Exercise directions
Copy the lines below word for word, leaving out the pictures.
[Start of Given records]
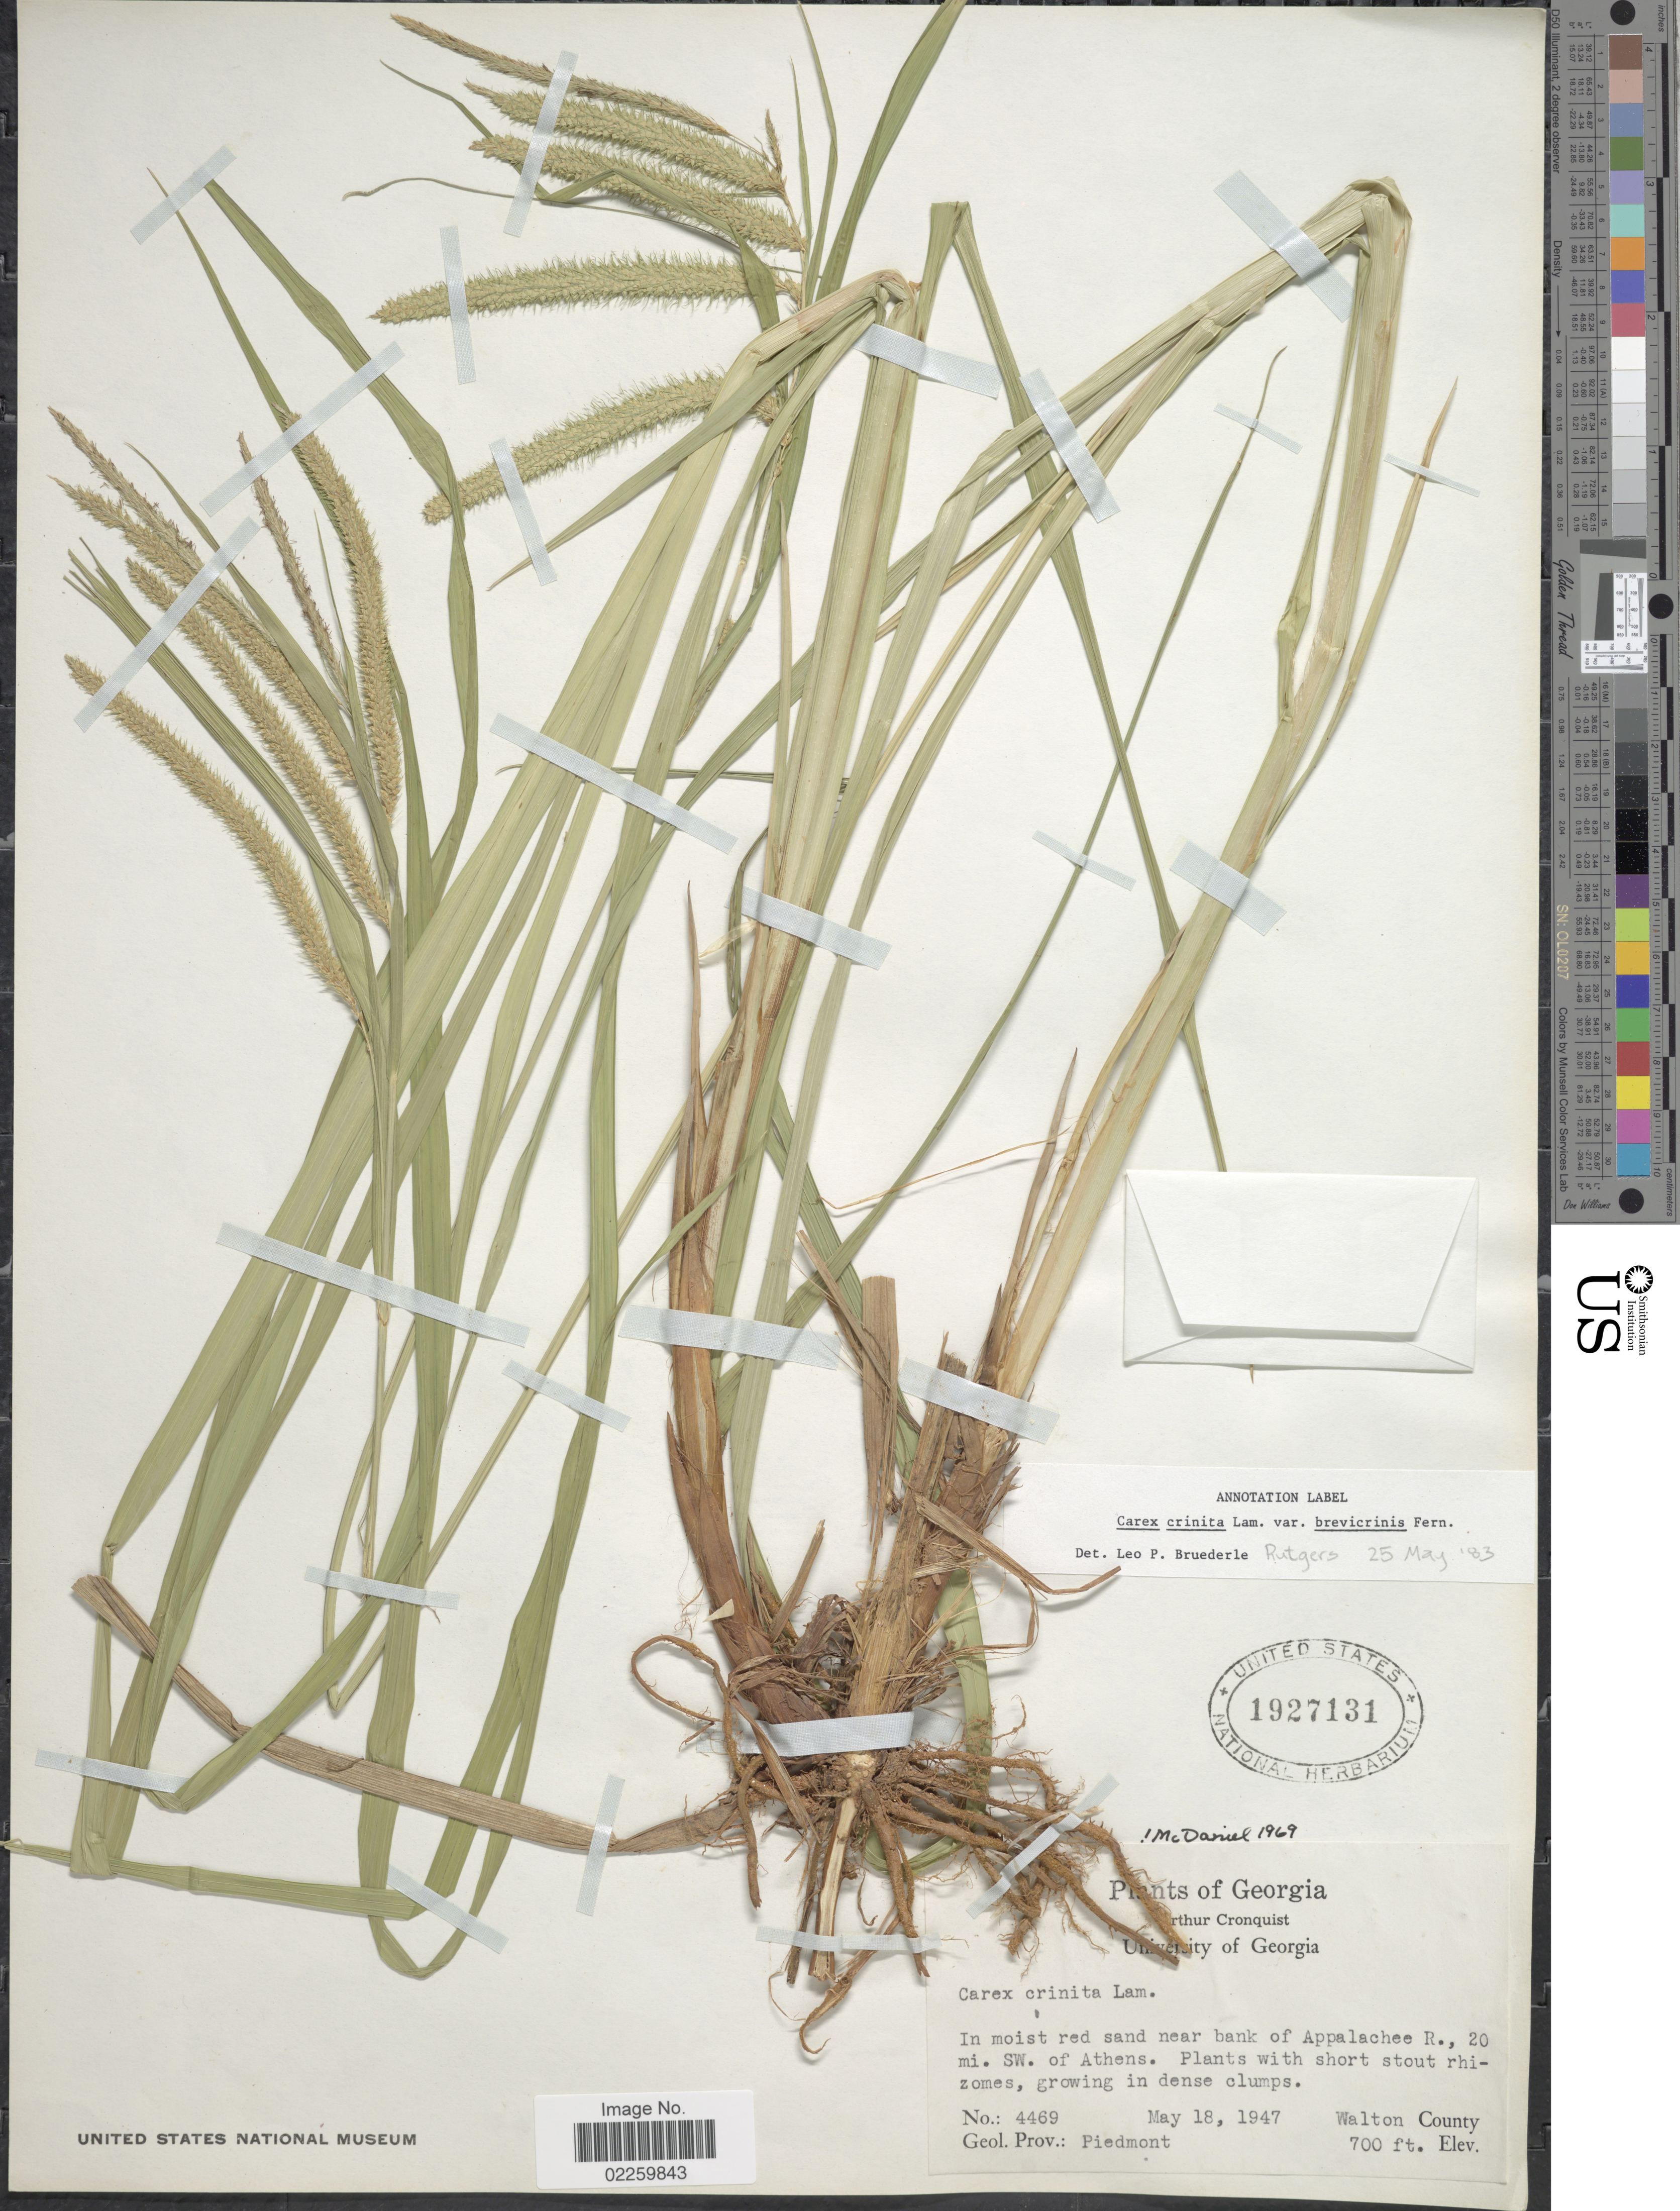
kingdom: Plantae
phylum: Tracheophyta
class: Liliopsida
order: Poales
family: Cyperaceae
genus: Carex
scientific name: Carex crinita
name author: Lam.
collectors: A. J. Cronquist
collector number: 4469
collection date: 1947-05-18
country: United States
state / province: Georgia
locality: In moist red sand near bank of Appalachee R., 20 mi. SW. of Athens, Walton County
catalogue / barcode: US 1927131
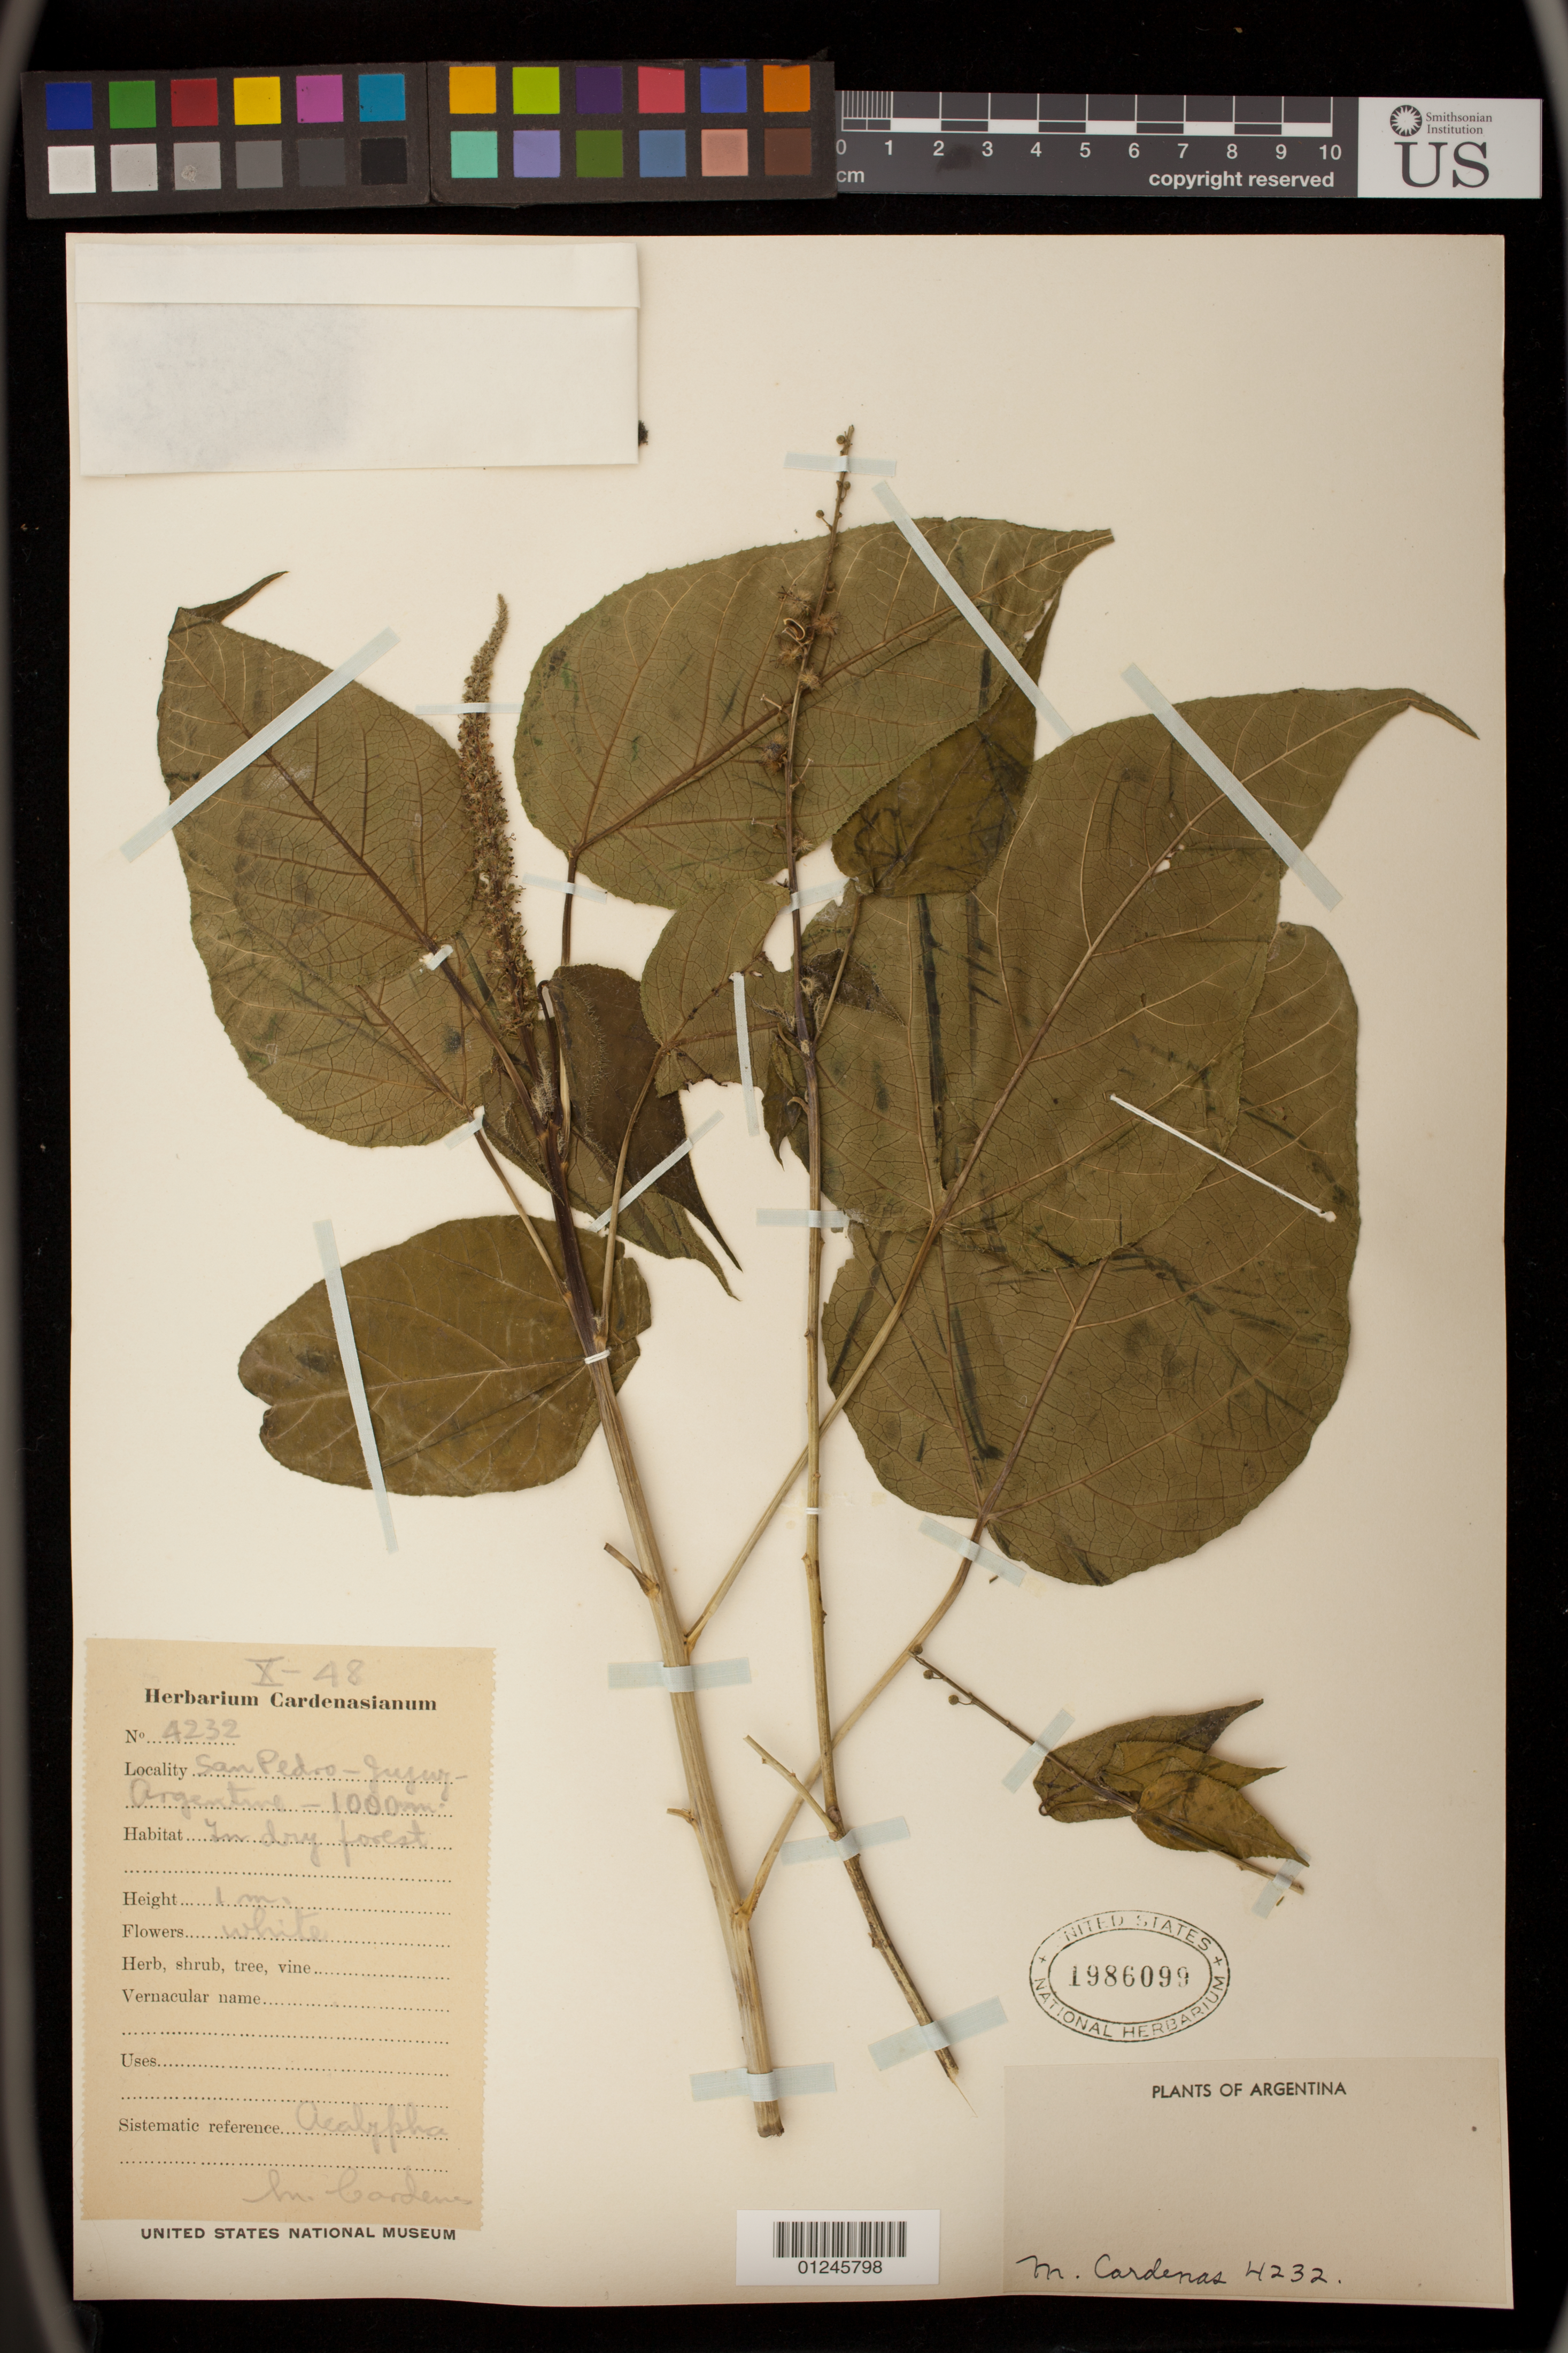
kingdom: Plantae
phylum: Tracheophyta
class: Magnoliopsida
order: Malpighiales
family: Euphorbiaceae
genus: Croton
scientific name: Croton saltensis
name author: Griseb.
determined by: Berry, Paul E.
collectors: I. Cardenas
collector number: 4232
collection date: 1948-10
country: Argentina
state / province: Jujuy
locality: San Pedro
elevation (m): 1000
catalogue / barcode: US 1986099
[End of Given records]
Result below
kingdom: Plantae
phylum: Tracheophyta
class: Liliopsida
order: Poales
family: Cyperaceae
genus: Carex
scientific name: Carex crinita
name author: Lam.
collectors: A. J. Cronquist
collector number: 4469
collection date: 1947-05-18
country: United States
state / province: Georgia
locality: In moist red sand near bank of Appalachee R., 20 mi. SW. of Athens, Walton County
catalogue / barcode: US 1927131
kingdom: Plantae
phylum: Tracheophyta
class: Magnoliopsida
order: Malpighiales
family: Euphorbiaceae
genus: Croton
scientific name: Croton saltensis
name author: Griseb.
determined by: Berry, Paul E.
collectors: I. Cardenas
collector number: 4232
collection date: 1948-10
country: Argentina
state / province: Jujuy
locality: San Pedro
elevation (m): 1000
catalogue / barcode: US 1986099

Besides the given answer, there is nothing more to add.